A lo mejor se trata de un asunto de excesiva sensibilidad ante el dolor ajeno, finalmente una historia trabaja con la capacidad psicológica del público de identificarse con las emociones de los personajes, o de la incapacidad de soportar, lo que a mi modo de ver es una forma pornográfica de mostrar el dolor. Pornográfica en el sentido de hacer evidente todo y además con sevicia. Pareciera que al director no le interesa manejar los ritmos del espectador para darle tiempo de reponerse de una fuerte emoción, antes de pasar a otra. La falta de ritmos y metáforas siempre ha sido una de mis críticas a las películas de Gaviria.
Recuerdo la película La lengua de las mariposas de José Luis Cuerda y su preciosa forma de mostrar la dura realidad de la guerra civil española a través de Don Gregorio y sus diálogos con el pequeño Moncho. O No, de Pablo Larraín, sobre la dictadura chilena, en la que René Saavedra, encarnado por Gael García, pelea por hacer de la campaña en contra de la continuidad de Augusto Pinochet en el poder, un mensaje alegre y bonito. Sólo por citar dos ejemplos de duras realidades narradas con seducción e imaginación.

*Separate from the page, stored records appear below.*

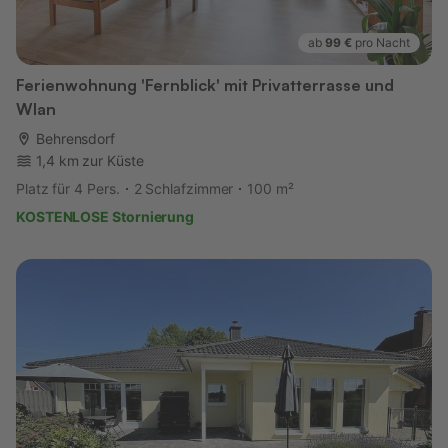
ab
99 €
pro Nacht
Ferienwohnung 'Fernblick' mit Privatterrasse und
Wlan
Behrensdorf
1,4 km zur Küste
Platz für 4 Pers.
2 Schlafzimmer
100 m²
KOSTENLOSE Stornierung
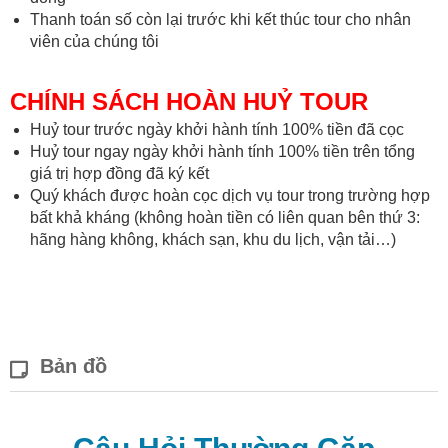
Thanh toán số còn lại trước khi kết thúc tour cho nhân
viên của chúng tôi
CHÍNH SÁCH HOÀN HUỶ TOUR
Huỷ tour trước ngày khởi hành tính 100% tiền đã cọc
Huỷ tour ngay ngày khởi hành tính 100% tiền trên tổng
giá trị hợp đồng đã ký kết
Quý khách được hoàn cọc dịch vụ tour trong trường hợp
bất khả kháng (không hoàn tiền có liên quan bên thứ 3:
hãng hàng không, khách sạn, khu du lịch, vận tải…)
Bản đồ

Por supuesto, no se trata de pintar de colores la crueldad a la realidad misma pero creo que si la idea era hacernos reflexionar como sociedad sobre la violencia en contra de las mujeres, era mejor hacerlo de una forma que fuera soportable para un público más amplio, no para una selecta intelligentsia, que últimamente no ha hecho sino jactarse de su capacidad para ver, y repetir, la película a la vez que descalifica a los que no asistieron o no terminamos de verla, convirtiendo así a La Mujer del Animal en un fetiche del discurso políticamente correcto.